Chapter Text
Prologue
She hadn’t been thinking when she pulled off her mask.
When she’d scored the forty-fifth point– against Roland at that– she wasn’t thinking about anything but the fact that they had won. Their team won. She remembered Roland laughing in her face years ago at the thought that she could hold her own in a spar against him but who was laughing now?
Dawn had been squealing and jumping up and down, pulling her and Sunny into a crushing hug, and Marianne pulled off her mask.
Their third teammate, Bowie, her sparring partner of the last year, dropped his foil. She hadn’t noticed. He let out a shaky breath. She didn’t notice that either. Then… “Marianne?”
She froze. He knew her as Marie, she’d asked Dawn and Sunny to call her by that name just for the competition, she’d signed up as Marie, so how…
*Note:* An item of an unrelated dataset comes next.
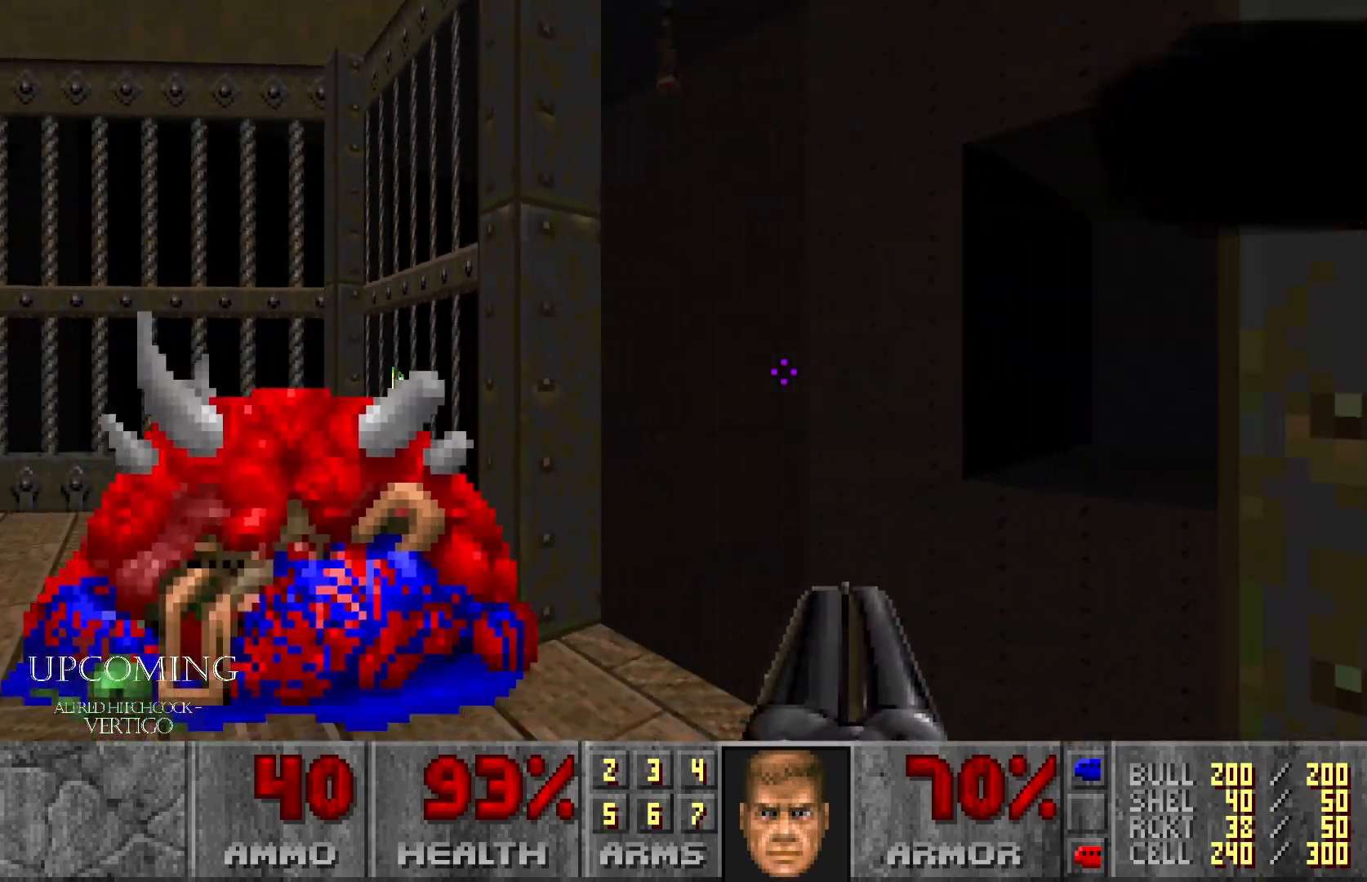
{"buttons": [], "left_stick": "down", "right_stick": "down-left", "events": [[17, "left_stick", "down-right"], [250, "left_stick", "center"], [300, "right_stick", "center"], [450, "left_stick", "down"], [467, "right_stick", "down-left"]]}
Bowie pulled off his mask, and Marianne felt herself go pale as well. It was odd seeing his expression slack with shock, without a trace of anger, without the icy glare she was so used to seeing when he was–
“Bog?”
She knew that face, every scar, line, and bump. She’d been slinging insults and punches at it for the past year. Hell, she’d broken his nose! And the whole time, the entire time, they’d also been… best friends?
-
One year earlier…
Marianne had been wrapping her hands and wrists as her sister fluttered anxiously around the locker room trying to talk her down.
“Do you know how many people die in boxing Marianne?! I looked it up, and Google told me it’s like a thousand! And Dad said he didn’t want you doing this, Dad said–”
“I’m twenty-six, not sixteen. Dad can disapprove but he can’t stop me. And neither can you.”
Dawn sighed. And she pouted. And when that didn’t work, she whined. “Mari, you’re being crazy. I know you’ve been upset about the whole–”
“Don’t bring him up.”
“-Roland thing, but joining a sport where people do nothing but punch each other is not the answer. I don’t want you to get hurt.”
“Hopefully I’ll be doing most of the hurting,” Marianne grinned and it missed the mark, looking more like a dog showing its teeth. She grabbed her gloves, which had been broken in by hours with a punching bag. “It’s just amateur anyways. Professional boxing is more dangerous.”
“You are terrible at comforting people, Marianne. Please let’s just go get drinks? I’ll buy.”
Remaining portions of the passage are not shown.